*PAGE*
Eclipse Series 25: Basil Dearden’s London Underground
Sapphire: Inner City
Given his strikingly eclectic body of work, it’s not surprising that Basil Dearden has never become a household name—he’s too hard to pin down. Moving effortlessly among comedies, melodramas, and thrillers, over a thirty-five-film, nearly thirty-year career, Dearden was a craftsman of durable, classic British cinema. But his artistry—in storytelling, creating atmosphere and character, and eliciting superb performances—is unmistakable, and he was always emotionally and politically attuned to the world around him. His output from the late 1950s and early 1960s is especially notable in those terms, and represents some of England’s most vital filmmaking from that time. Delving into such sensitive issues as racism, homophobia, and middle-class malaise, these films by Dearden form a portrait of London as a city on simmer, a culture primed for revolution.

*RECORDS SUPPLIED*
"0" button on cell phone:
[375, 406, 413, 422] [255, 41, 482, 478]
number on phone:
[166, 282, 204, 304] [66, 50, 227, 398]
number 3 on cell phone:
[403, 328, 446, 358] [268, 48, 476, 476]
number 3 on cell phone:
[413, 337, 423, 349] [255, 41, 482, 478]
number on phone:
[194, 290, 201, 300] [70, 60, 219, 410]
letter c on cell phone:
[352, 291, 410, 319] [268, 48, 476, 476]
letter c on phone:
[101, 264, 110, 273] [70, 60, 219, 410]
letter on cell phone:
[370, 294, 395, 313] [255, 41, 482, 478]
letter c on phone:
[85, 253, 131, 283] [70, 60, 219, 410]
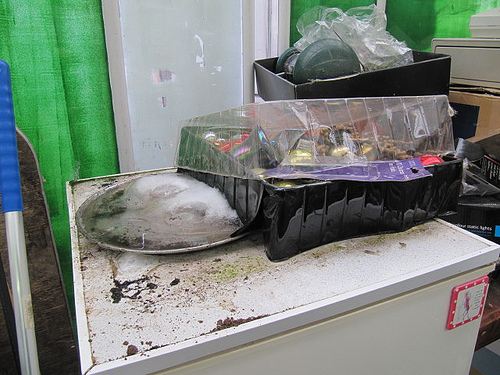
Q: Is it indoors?
A: Yes, it is indoors.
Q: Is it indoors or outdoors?
A: It is indoors.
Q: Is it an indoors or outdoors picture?
A: It is indoors.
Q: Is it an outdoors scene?
A: No, it is indoors.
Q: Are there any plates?
A: Yes, there is a plate.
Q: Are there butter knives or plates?
A: Yes, there is a plate.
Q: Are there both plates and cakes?
A: No, there is a plate but no cakes.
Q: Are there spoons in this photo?
A: No, there are no spoons.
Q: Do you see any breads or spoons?
A: No, there are no spoons or breads.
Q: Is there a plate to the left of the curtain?
A: No, the plate is to the right of the curtain.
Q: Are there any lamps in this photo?
A: No, there are no lamps.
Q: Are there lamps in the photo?
A: No, there are no lamps.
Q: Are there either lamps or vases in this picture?
A: No, there are no lamps or vases.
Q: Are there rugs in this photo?
A: No, there are no rugs.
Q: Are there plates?
A: Yes, there is a plate.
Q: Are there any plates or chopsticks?
A: Yes, there is a plate.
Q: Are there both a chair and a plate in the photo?
A: No, there is a plate but no chairs.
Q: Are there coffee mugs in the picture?
A: No, there are no coffee mugs.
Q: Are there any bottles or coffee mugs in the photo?
A: No, there are no coffee mugs or bottles.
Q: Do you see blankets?
A: No, there are no blankets.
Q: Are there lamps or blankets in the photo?
A: No, there are no blankets or lamps.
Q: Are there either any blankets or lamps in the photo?
A: No, there are no blankets or lamps.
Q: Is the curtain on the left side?
A: Yes, the curtain is on the left of the image.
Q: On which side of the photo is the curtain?
A: The curtain is on the left of the image.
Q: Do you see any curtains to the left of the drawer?
A: Yes, there is a curtain to the left of the drawer.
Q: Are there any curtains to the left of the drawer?
A: Yes, there is a curtain to the left of the drawer.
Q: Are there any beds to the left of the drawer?
A: No, there is a curtain to the left of the drawer.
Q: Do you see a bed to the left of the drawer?
A: No, there is a curtain to the left of the drawer.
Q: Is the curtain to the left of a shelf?
A: No, the curtain is to the left of the drawer.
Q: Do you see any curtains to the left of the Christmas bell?
A: Yes, there is a curtain to the left of the bell.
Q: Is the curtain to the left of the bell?
A: Yes, the curtain is to the left of the bell.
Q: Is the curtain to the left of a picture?
A: No, the curtain is to the left of the bell.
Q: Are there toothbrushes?
A: No, there are no toothbrushes.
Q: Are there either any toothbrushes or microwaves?
A: No, there are no toothbrushes or microwaves.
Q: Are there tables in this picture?
A: Yes, there is a table.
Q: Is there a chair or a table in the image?
A: Yes, there is a table.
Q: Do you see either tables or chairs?
A: Yes, there is a table.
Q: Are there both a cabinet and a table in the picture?
A: No, there is a table but no cabinets.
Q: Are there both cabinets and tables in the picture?
A: No, there is a table but no cabinets.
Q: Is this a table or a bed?
A: This is a table.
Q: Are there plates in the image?
A: Yes, there is a plate.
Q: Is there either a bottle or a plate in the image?
A: Yes, there is a plate.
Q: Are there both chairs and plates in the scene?
A: No, there is a plate but no chairs.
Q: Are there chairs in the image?
A: No, there are no chairs.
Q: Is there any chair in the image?
A: No, there are no chairs.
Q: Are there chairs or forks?
A: No, there are no chairs or forks.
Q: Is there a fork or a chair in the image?
A: No, there are no chairs or forks.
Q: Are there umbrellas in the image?
A: No, there are no umbrellas.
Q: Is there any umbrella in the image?
A: No, there are no umbrellas.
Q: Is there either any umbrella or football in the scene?
A: No, there are no umbrellas or footballs.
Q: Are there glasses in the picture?
A: No, there are no glasses.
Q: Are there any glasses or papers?
A: No, there are no glasses or papers.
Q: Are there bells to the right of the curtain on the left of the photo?
A: Yes, there is a bell to the right of the curtain.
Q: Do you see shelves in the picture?
A: No, there are no shelves.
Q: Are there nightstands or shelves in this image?
A: No, there are no shelves or nightstands.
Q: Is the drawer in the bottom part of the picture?
A: Yes, the drawer is in the bottom of the image.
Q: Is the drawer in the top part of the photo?
A: No, the drawer is in the bottom of the image.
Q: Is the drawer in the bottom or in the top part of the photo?
A: The drawer is in the bottom of the image.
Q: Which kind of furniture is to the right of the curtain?
A: The piece of furniture is a drawer.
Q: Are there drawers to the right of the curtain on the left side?
A: Yes, there is a drawer to the right of the curtain.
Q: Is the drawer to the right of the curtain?
A: Yes, the drawer is to the right of the curtain.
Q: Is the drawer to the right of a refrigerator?
A: No, the drawer is to the right of the curtain.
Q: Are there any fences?
A: No, there are no fences.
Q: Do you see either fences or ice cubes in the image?
A: No, there are no fences or ice cubes.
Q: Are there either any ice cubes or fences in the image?
A: No, there are no fences or ice cubes.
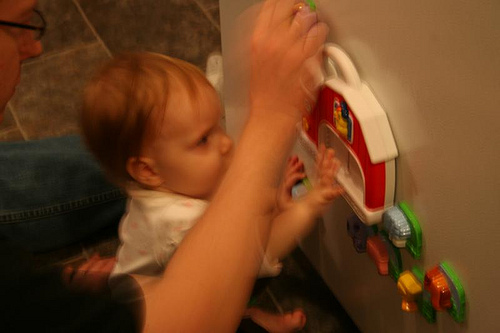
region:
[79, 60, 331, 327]
the baby is playing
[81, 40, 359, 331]
the baby playing with toys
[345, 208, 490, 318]
the toys on the surface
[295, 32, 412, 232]
the large white toy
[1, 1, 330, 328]
the person with glasses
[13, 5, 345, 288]
the person with baby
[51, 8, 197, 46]
the floor is tiled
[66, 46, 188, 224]
hair on the head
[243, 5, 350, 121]
hand on the surface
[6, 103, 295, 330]
arm of the person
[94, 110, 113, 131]
brown hair on head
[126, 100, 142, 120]
brown hair on head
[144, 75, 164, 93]
brown hair on head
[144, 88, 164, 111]
brown hair on head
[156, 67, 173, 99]
brown hair on head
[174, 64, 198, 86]
brown hair on head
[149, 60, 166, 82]
brown hair on head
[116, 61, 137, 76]
brown hair on head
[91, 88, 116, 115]
brown hair on head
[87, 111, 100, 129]
brown hair on head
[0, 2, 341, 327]
adult and child playing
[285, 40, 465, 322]
toy magnets on surface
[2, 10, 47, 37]
glasses on man's face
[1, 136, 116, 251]
denim jeans on legs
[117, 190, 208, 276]
white shirt with pattern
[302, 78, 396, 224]
red and white toy barn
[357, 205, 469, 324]
colored magnets on green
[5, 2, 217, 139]
tile surface on floor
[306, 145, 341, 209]
hand on front of toy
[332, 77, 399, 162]
white roof of barn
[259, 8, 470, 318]
the magnets on the refrigerator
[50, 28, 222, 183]
the baby`s hair is reddish brown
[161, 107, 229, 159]
the eye is open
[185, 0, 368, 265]
the hands are blurry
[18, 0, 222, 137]
the floor is tiled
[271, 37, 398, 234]
the magnet is a farm house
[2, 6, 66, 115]
the man is wearing glasses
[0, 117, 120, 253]
the man is wearing jeans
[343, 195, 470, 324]
the magnets are animals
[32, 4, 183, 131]
the tiles are grayish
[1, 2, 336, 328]
man is wearing eye glasses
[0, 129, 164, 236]
man is wearing blue jeans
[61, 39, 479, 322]
little boy is playing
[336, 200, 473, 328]
magnets on the fridge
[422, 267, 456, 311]
the magnet is orange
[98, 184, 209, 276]
baby's shirt is white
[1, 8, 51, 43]
eye glasses are black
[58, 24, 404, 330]
baby holding barn toy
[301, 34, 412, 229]
barn toy is red and white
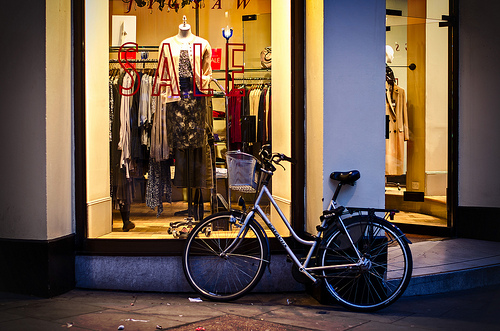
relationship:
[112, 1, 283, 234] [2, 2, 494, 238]
window of store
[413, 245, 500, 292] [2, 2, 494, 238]
step in front of store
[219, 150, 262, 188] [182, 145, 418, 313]
basket on bicycle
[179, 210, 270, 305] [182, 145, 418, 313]
wheel on bicycle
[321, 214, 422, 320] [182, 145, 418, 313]
wheel on bicycle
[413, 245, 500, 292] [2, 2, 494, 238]
step on store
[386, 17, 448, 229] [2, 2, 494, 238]
door of store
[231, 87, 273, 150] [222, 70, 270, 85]
clothing on rack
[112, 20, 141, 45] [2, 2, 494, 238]
vase in store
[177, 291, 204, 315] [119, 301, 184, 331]
trash on ground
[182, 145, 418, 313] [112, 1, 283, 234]
bicycle in front of window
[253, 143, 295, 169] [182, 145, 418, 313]
handlebars on bike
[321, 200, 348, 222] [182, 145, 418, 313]
rack on bicycle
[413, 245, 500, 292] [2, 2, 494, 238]
step to store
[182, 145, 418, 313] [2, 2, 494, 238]
bicycle in front of store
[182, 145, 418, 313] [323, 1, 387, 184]
bicycle on wall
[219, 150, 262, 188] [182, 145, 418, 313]
basket on bike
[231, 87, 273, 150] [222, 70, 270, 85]
clothes on rack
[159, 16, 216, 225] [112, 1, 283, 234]
mannequin in window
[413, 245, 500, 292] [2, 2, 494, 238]
step of store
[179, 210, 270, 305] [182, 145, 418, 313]
tire on bike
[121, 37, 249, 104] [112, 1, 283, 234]
sale on window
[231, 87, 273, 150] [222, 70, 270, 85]
clothes hanging on rack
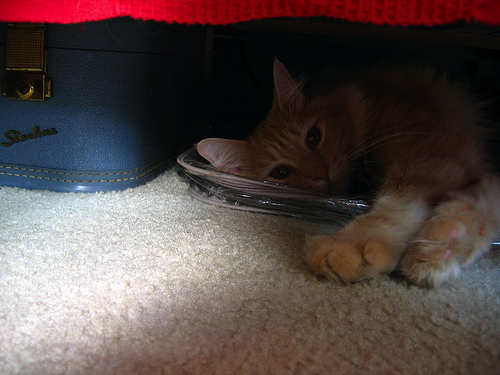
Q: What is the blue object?
A: Suitcase.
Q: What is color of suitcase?
A: Blue.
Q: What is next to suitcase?
A: Cat.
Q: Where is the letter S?
A: On the suitcase.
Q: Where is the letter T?
A: On the suitcase.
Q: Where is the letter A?
A: On the suitcase.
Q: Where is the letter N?
A: On the suitcase.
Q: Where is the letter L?
A: On the suitcase.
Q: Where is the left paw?
A: On the cat.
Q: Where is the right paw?
A: On the cat.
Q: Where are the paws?
A: On the cat.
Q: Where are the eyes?
A: On the cat.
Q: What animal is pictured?
A: Cat.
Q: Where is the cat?
A: On the floor.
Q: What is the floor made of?
A: Carpet.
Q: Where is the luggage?
A: Beside the cat.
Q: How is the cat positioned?
A: Laying down.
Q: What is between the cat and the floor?
A: A plastic bag.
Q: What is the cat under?
A: A piece of furniture.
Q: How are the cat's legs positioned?
A: Outstretched.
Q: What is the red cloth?
A: A blanket.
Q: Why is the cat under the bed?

*AIM*
According to the Basil Dearden page, how many films and roughly how many years did his career span?

*EXERCISE OUTPUT*
Thirty-five films over nearly thirty years.